Nov 14, 2025 | Media

Earlier this week, BBC Director General Tim Davie and CEO of News Deborah Turness sensationally resigned in disgrace after it emerged that a Panorama documentary aired before last year’s elections had spliced different sections of President Trump’s speech on January 6th to give viewers the impression that he was calling on supporters to riot.

Furthermore, a leaked internal memo from a former ethics advisor found that BBC executives repeatedly ignored concerns over the “doctored” footage, which “materially misled” its audience, and left the documentary up on its iPlayer streaming service for a year.

In response, President Trump announced that he intends to sue the British state broadcaster for up to $1 billion (£760m), saying that he felt an “obligation” to take legal action against the BBC for having “defrauded the public”.

Legacy media figures, including some from the BBC, have attempted to claim that the resignations of Davie and Turness were a product of a right-wing “conspiracy” and that it represented an atempt to stage a “coup” to take over the reins of the publicly funded broadcaster, which by dint of its special right to impose an effective tax on British people to fund its operations is mandated to remain politically neutral.

However, on Thursday, London’s Daily Telegraph newspaper reported that another BBC programme had made a similar edit to Trump’s speech, two years before the Panorama documentary. According to the broadsheet, a 2022 episode of BBC Newsnight, a flagship programme for the public broadcaster, also spliced together two separate sections of Trump’s speech to make it appear that the President had called for violence on January 6th.

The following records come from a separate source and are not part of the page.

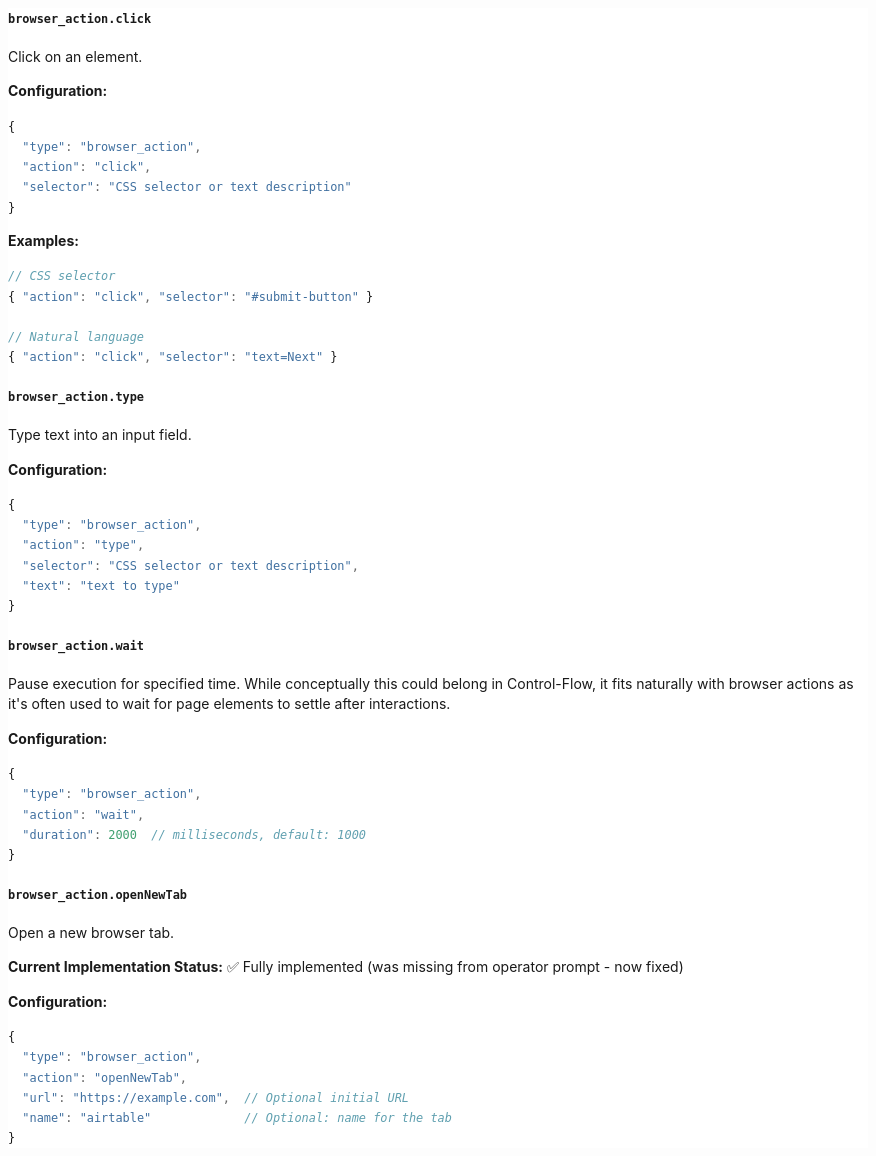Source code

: #### `browser_action.click`
Click on an element.

**Configuration:**
```javascript
{
  "type": "browser_action",
  "action": "click",
  "selector": "CSS selector or text description"
}
```

**Examples:**
```javascript
// CSS selector
{ "action": "click", "selector": "#submit-button" }

// Natural language
{ "action": "click", "selector": "text=Next" }
```

#### `browser_action.type`
Type text into an input field.

**Configuration:**
```javascript
{
  "type": "browser_action",
  "action": "type",
  "selector": "CSS selector or text description",
  "text": "text to type"
}
```

#### `browser_action.wait`
Pause execution for specified time. While conceptually this could belong in Control-Flow, it fits naturally with browser actions as it's often used to wait for page elements to settle after interactions.

**Configuration:**
```javascript
{
  "type": "browser_action",
  "action": "wait",
  "duration": 2000  // milliseconds, default: 1000
}
```

#### `browser_action.openNewTab`
Open a new browser tab.

**Current Implementation Status:** ✅ Fully implemented (was missing from operator prompt - now fixed)

**Configuration:**
```javascript
{
  "type": "browser_action",
  "action": "openNewTab",
  "url": "https://example.com",  // Optional initial URL
  "name": "airtable"             // Optional: name for the tab
}
```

The reportedly edited version of Trump’s comments, which aired without any flash to indicate an edit, made it seem that he said: “We’re gonna walk down to the Capitol and we’re gonna cheer on our brave senators and congressmen and women – and we fight. We fight like hell and if you don’t fight like hell you aren’t gonna have a country any more.”

In the actual address, President Trump urged his supporters to gather at the Capitol building “peacefully and patriotically”. Over fifty minutes later in the speech, while discussing the issue of election integrity, he vowed to “fight like hell” to ensure that elections are held in a free and fair manner.

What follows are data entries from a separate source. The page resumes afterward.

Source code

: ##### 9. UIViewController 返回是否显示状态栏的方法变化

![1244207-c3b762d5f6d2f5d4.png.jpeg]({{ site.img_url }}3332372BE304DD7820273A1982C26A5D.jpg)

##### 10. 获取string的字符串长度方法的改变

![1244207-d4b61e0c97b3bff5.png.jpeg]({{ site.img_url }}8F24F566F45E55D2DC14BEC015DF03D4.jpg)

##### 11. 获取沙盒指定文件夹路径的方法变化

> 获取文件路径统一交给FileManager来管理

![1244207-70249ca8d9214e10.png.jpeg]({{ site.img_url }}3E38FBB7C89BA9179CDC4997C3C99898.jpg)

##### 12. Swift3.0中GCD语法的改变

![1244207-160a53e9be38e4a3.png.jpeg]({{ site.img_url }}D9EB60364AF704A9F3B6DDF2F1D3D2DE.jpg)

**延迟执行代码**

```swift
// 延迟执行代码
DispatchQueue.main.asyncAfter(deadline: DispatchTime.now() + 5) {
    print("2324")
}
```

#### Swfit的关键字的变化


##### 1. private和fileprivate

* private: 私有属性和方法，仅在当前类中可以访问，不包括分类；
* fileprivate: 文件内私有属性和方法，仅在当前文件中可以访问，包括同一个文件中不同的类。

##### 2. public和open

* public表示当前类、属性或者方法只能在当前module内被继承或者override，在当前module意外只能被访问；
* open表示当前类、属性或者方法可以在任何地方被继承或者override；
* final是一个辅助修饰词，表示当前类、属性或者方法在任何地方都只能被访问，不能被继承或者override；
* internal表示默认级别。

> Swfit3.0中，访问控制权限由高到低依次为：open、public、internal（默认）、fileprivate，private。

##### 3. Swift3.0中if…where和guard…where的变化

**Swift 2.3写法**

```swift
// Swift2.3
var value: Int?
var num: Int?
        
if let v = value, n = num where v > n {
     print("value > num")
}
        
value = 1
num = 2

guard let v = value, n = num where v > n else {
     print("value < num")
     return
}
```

The BBC Newsnight edit was challenged on air at the time by former White House Chief of Staff Mick Mulvaney, who resigned from the administration following the January 6th riots. After being played the edited speech, Mulvaney said on the Newsnight programme: “Your video actually spliced together the presentation.”

“That’s the type of messaging here that so many people in my country find frustrating, is that it’s hard to actually get the facts. If we’re going to have a debate about what this was and prevent it from happening again, I think part of that is to make sure we’re straightforward in our presentation of what actually happened,” Mulvaney said.

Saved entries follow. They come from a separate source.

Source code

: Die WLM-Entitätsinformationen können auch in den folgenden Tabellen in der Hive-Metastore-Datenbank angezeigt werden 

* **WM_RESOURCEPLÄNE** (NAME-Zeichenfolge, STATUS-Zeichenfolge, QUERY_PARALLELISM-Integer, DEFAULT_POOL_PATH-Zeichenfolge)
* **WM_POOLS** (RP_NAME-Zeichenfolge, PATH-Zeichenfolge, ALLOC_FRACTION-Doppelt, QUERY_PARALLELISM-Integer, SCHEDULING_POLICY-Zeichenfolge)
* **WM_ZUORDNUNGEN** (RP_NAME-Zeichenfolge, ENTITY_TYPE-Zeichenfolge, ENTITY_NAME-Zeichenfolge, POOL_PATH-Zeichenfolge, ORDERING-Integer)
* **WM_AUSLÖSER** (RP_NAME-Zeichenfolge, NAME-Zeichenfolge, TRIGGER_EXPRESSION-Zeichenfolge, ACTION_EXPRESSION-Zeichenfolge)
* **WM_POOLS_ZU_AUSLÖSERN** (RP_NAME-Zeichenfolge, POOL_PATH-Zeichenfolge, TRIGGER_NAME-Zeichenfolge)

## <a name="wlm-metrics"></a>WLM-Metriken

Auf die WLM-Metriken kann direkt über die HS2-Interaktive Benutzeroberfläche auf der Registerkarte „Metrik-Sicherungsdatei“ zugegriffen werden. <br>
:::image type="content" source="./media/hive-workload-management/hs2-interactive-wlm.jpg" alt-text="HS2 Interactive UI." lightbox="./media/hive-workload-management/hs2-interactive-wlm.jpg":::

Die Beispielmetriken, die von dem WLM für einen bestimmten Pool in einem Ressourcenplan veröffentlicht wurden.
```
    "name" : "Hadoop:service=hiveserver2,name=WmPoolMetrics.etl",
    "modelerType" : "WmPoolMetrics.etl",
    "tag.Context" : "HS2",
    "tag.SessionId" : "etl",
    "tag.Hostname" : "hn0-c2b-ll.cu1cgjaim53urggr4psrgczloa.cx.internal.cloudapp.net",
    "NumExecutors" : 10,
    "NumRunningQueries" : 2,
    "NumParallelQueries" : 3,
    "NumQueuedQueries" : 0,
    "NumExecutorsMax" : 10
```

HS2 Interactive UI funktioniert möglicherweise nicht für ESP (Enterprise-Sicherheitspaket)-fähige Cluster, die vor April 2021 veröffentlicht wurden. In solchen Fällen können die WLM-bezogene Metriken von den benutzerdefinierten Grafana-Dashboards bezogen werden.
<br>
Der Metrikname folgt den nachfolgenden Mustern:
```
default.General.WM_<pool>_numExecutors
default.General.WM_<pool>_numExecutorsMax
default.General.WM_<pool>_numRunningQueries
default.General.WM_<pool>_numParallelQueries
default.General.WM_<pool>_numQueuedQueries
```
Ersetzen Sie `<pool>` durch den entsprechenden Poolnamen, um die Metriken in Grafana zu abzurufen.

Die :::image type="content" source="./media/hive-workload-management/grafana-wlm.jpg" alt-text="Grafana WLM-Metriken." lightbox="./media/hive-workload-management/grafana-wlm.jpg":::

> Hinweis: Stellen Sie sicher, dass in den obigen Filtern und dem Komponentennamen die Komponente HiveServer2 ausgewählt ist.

The host of the programme, Kirsty Wark, is said to have quickly moved on from the topic. Furthermore, a former Newsnight graphic designer, David Chaudoir, claims that concerns over the edit were dismissed by bosses during a post-mortem review of the show.

“The editorial editor… kind of brushed it off. And I thought that that was extraordinary, that something like that had gone out,” Chaudoir said.

The revelations of another misleading edit of Trump by the BBC has sparked another wave of criticism, with a Trump legal team spokesman saying that the British public broadcaster had “engaged in a pattern of defamation against President Trump by intentionally and deceitfully editing his historic speech in order to try and interfere in the Presidential Election.”

“President Trump will continue to hold accountable those who traffic in lies, deception, and fake news.”

Rebukes rolled in from within Britain as well, with Reform UK deputy leader Richard Tice saying: “With shocking news of a second Trump edit, it’s clear BBC News is infected by anti-Trump poison. We’ve said consistently that a larger clear-out is needed; this is the additional proof required.”

Conservative Shadow Culture Secretary Nigel Huddleston stated that the number of incidents suggests a “deep-rooted problem of bias” at the BBC and therefore called for a “full investigation” into the broadcaster.

For its part, a spokesman for the BBC said: “The BBC holds itself to the highest editorial standards. This matter has been brought to our attention and we are now looking into it.”